WHAT IS REQUIRED: For each record below, retype the text exactly and omit any image.

INFORMATION GIVEN:
╔══
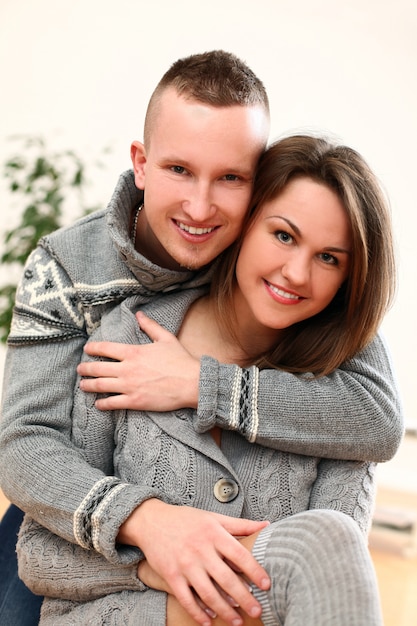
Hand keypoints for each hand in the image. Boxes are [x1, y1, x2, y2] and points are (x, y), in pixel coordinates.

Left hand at [77, 312, 199, 410]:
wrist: (192, 382)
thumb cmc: (180, 360)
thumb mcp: (165, 338)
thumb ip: (150, 326)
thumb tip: (139, 314)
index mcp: (133, 352)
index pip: (105, 348)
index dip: (93, 348)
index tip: (87, 349)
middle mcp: (127, 369)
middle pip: (98, 368)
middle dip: (85, 368)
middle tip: (80, 369)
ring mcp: (129, 386)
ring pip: (101, 386)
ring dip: (88, 385)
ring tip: (82, 385)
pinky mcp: (135, 401)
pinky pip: (112, 403)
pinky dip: (102, 404)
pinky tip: (98, 404)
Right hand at [119, 499, 269, 625]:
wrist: (152, 521)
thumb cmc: (186, 519)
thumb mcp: (213, 517)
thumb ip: (240, 524)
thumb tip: (267, 525)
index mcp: (213, 534)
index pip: (239, 554)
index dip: (254, 570)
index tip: (266, 585)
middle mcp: (200, 550)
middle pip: (226, 578)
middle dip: (244, 597)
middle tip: (257, 611)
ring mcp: (185, 564)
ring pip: (208, 593)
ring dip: (225, 610)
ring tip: (237, 622)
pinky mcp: (171, 576)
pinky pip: (186, 599)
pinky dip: (198, 613)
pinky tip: (209, 621)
╚══
COMPLETED TASK:
Hand keypoints for each hand in the image. Boxes are [x1, y1, x2, y2] and points are (x, y), in pixel coordinates.

Left hand at [77, 312, 199, 410]:
wrist: (192, 382)
thumb cmc: (180, 360)
thumb mcp: (165, 338)
thumb ip: (150, 326)
thumb tip: (139, 314)
index mcp: (133, 352)
index pip: (105, 348)
index dip: (93, 348)
index tip: (87, 349)
middle mcp: (127, 369)
middle pip: (98, 368)
middle dip: (85, 368)
middle tip: (80, 369)
ring mcp: (129, 386)
ring pip: (101, 386)
ring dip: (88, 385)
ring tip: (82, 385)
pinky mcp: (135, 401)
pinky pip: (112, 403)
pinky dip: (102, 404)
pinky tip: (98, 404)
Right hand at [119, 499, 269, 625]:
wrist: (152, 521)
thumb cmc: (186, 519)
thumb mcp: (213, 517)
thumb ip: (240, 524)
thumb tip: (267, 525)
index mcp: (213, 534)
index pip: (239, 554)
index dip: (254, 570)
index tip: (266, 585)
middle mcp: (200, 550)
middle pip: (226, 578)
middle dip: (244, 597)
middle tip: (257, 611)
ring mcp: (185, 564)
ring pip: (208, 593)
ring dip: (225, 610)
ring tip: (237, 622)
pinky mcp: (171, 576)
pinky pip: (186, 599)
pinky dip: (198, 613)
pinky tip: (209, 621)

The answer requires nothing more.